Хармс читал Гоголя, не так ли? Но Гоголь имел в виду не только Хармса. Аф. Ив. плачет, вспоминая жену через пять лет, и автор видит «слёзы, которые текли <…> накопляясь от едкости боли уже охладевшего сердца». Плотное платоновское проталкивание в точность.
***
В школу, где я учился, привели Достоевского. Двое под руки вели мертвеца. Труп не шёл, а как-то вываливался из их рук вперёд, а те с трудом направляли его в двери классов. С закатившимися глазами и чёрным, одновременно впалым и шишковатым лицом, Достоевский наводил на учащихся ужас – от него шарахались. Потом, однако, я понял, что у него был припадок. Я понял это, увидев его чуть позже выходящим из школы. Всё так же под руки его вели двое, но сам Достоевский шёл мёртво-спокойной походкой, лицо его было пухлым и припудренным, припадок закончился… Но это уже был труп настоящий…
***
А. Белый. «Петербург».
Холод. Всё сведено к нулю. Как в этом куске:
«Аполлон Аполлонович подошёл к окну; две детские головки в окнах там стоящего дома увидели против себя за стеклом там стоящего дома лицевое пятно неизвестного старичка. И головки там в окнах пропали». 1-я и 4-я строки, описывающие действие в противоположных домах, имеют равное количество слов; то же происходит и по обе стороны от слов «против себя».

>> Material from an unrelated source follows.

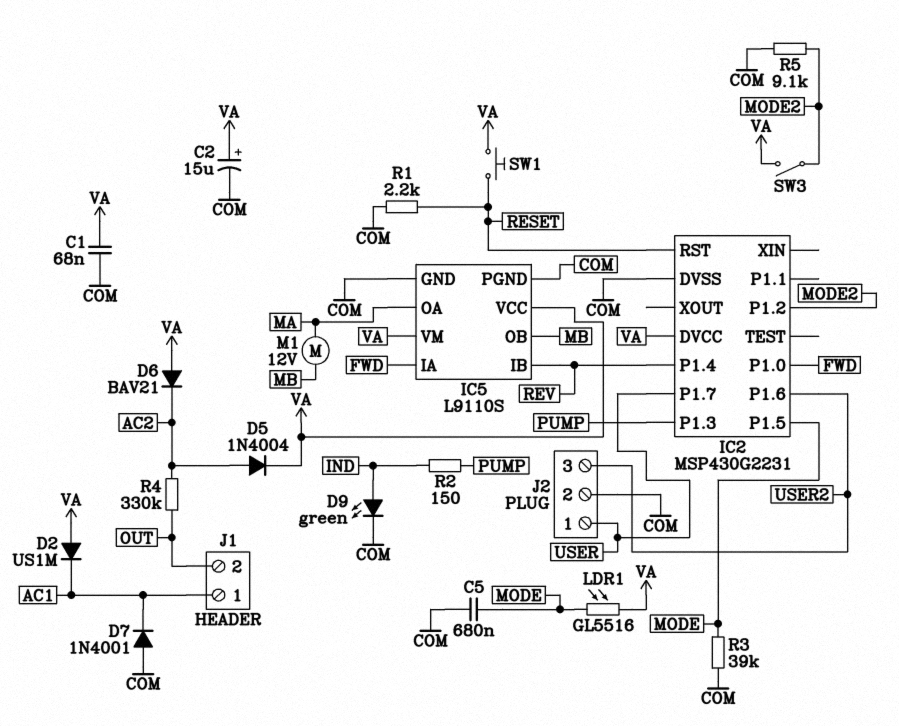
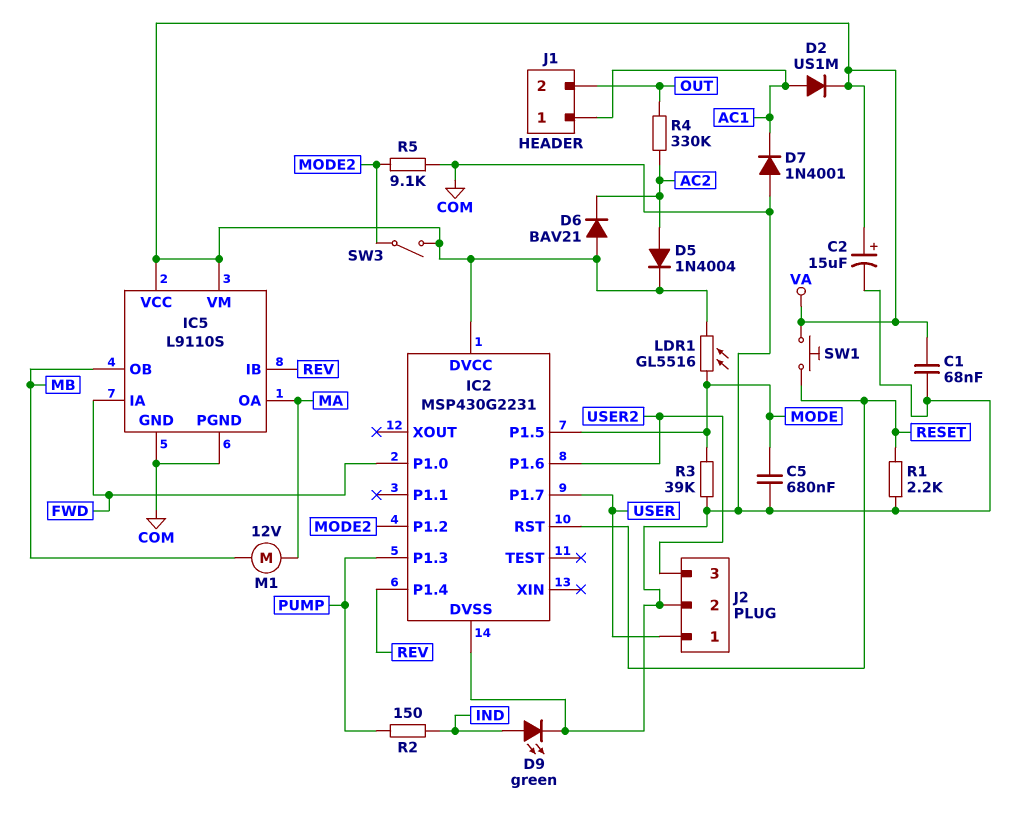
D2: diode US1M (A VA, K AC1) -> diode US1M (A AC1, K VA)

В абсолютной симметрии абсолютной. В сказался отец-математик сказался симметрии
***
Иногда с удовольствием читаешь слабые стихи. Иногда полная беспомощность роднее олимпийского умения, силы и пр. Всё равно что посмотреть телевизор.
***
Культура прошлого хороша тем, что не устраивает тебе семейного скандала.
Культуры настоящего нет. Есть сплошной скандал.
***
Письма Николая Григорьевича, механика, моего сослуживца, – Гале, милиционерше, матери-одиночке, периодически охранявшей здание архива, где мы работали. Николай Григорьевич был безответно в неё влюблён. Последнее письмо написано, конечно, им же, но от имени неведомого В. Лаптева.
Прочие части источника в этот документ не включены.